The key point to note here is, if the USFDA starts its review process for the ‘biosimilar drugs’ only after the ’12 year period’, the innovator companies will effectively get, at least, one additional year of exclusivity over and above the ’12 year period’, keeping applicants for ‘biosimilar drugs’ waiting for that longer.

Conclusion:

As stated above, with around 40 percent cost arbitrage and without compromising on the required stringent international regulatory standards, the domestic ‘biosimilar’ players should be able to establish India as one of the most preferred manufacturing destinations to meet the global requirements for such drugs, just as small molecule generic medicines.

With experience in conforming to stringent US FDA manufacturing standards, having largest number of US FDA approved plants outside USA, India has already acquired a clear advantage in manufacturing high technology chemical based pharmaceutical products in the country. Now with significant improvement in conformance to Good Clinical Practices (GCP) and honed skill sets in the field of biologics, Indian biosimilar players are clearly poised to catapult themselves to even a higher growth trajectory, either on their own or with appropriate collaborative arrangements with the international partners.

Thus, the initiatives of joining the biosimilar bandwagon by the hard-nosed research based global players, I reckon, will ultimately get translated into a win-win advantage for India in the rapidly evolving pharmaceutical space of the world.

Besides, like what they had to do in China, working with the Government to put in place a robust and win-win mechanism of ‘Price Negotiation for Patented Drugs’ in India could augur well for the global players of pharmaceutical and biologic drugs. This mechanism may also help putting forth even a stronger argument against any Government initiative to grant CL on the pricing ground for expensive patented drugs in India.
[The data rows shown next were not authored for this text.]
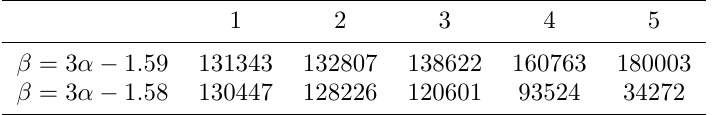
Table 1: Experimental results on the number of reduced signatures L after ρ rounds of the range reduction by Algorithm 3, when α = 15 and S = 2 α +2 = 131072 1 2 3 4 5 β = 3 α − 1 . 59 131343 132807 138622 160763 180003 β = 3 α − 1 . 58 130447 128226 120601 93524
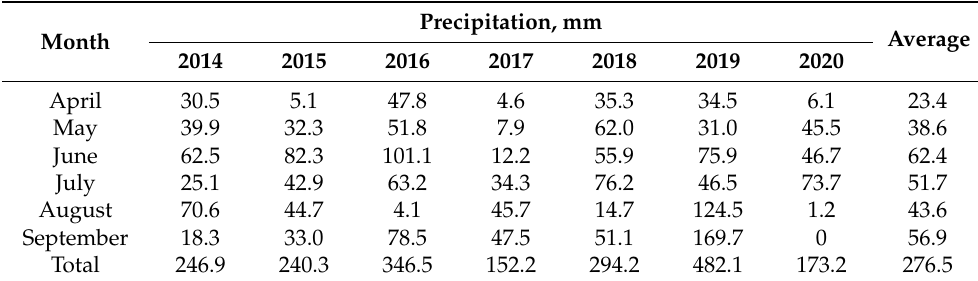
Table 1. Monthly precipitation from April to September during 2014–2020 growing seasons at the research site near Culbertson, MT, USA.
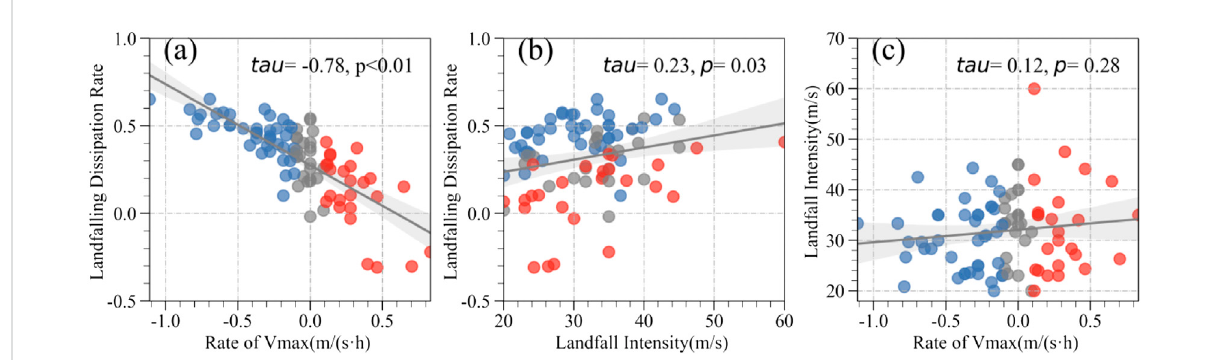
FIGURE 3 (A) The relationship between the rate of V max ( r vmax ) and landfalling dissipation rate (LFDR) in intensifying (red), neutral (gray) and weakening (blue) TCs. Solid line represents the linear regression trend. Dashed lines show the 99% con fi dence interval. (B) As in (A) but for landfall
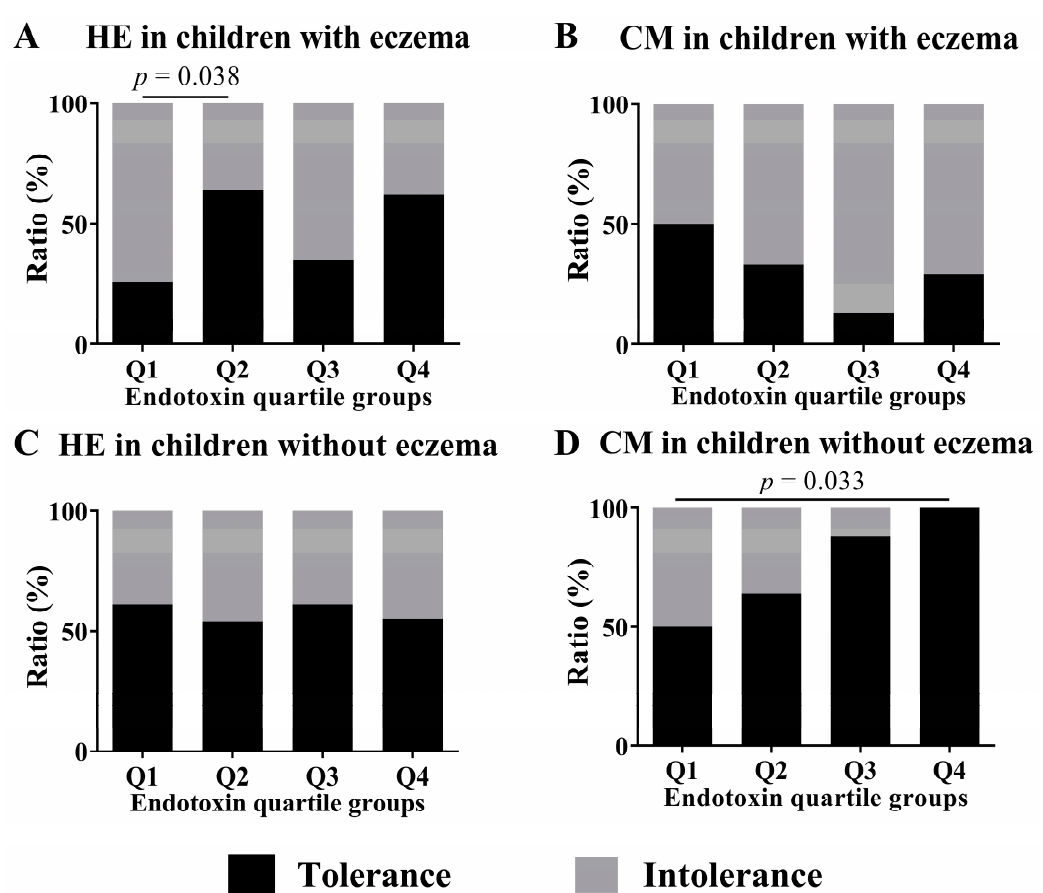
Figure 5. Subgroup analyses by the ratio of tolerance to intolerance at 2 years old in children who had HE and CM allergy in their first year of life and the presence of eczema to assess the association of endotoxin concentrations (Q1–Q4) collected from the mattresses of children at 18 months old. These show results in ( A ) HE in children with eczema, ( B ) CM in children with eczema, ( C ) HE in children without eczema and ( D ) CM in children without eczema. To calculate p -values, the values of quartiles were compared using Fisher exact test, with Q1 values as references.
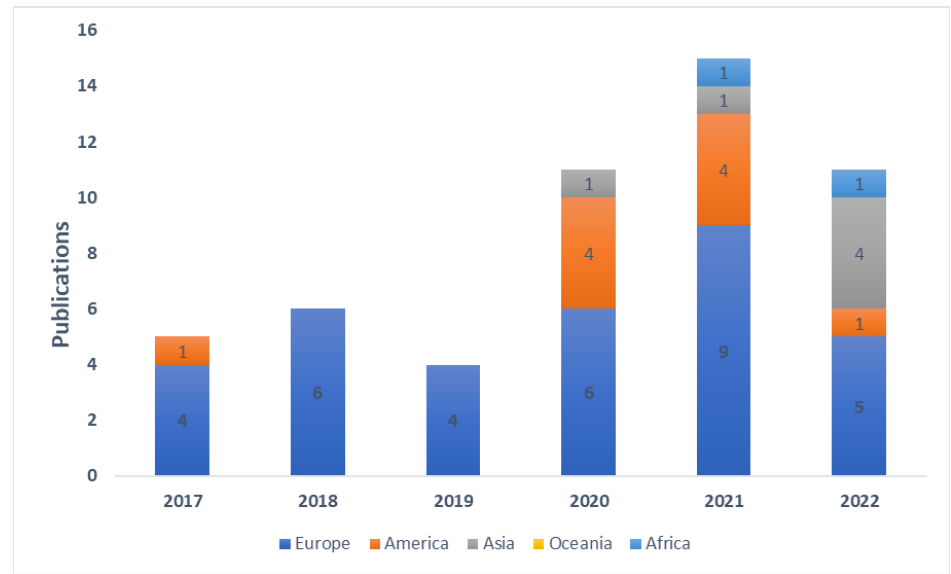
Figure 2. The number of studies analyzed by year and region. Source: Prepared by the authors. The European continent accounts for 64% of the publications, with Italy (9) and Spain (7) having the most publications.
With all these developments, patients will be the ultimate winners having much greater access to both innovative medicines and biosimilar drugs than what they have today, fetching a huge relief to all right thinking population in the country.

By: Tapan J. Ray

Disclaimer: The views/opinions expressed in this article are entirely my own, written in my individual and personal capacity. I do not represent any other person or organization for this opinion.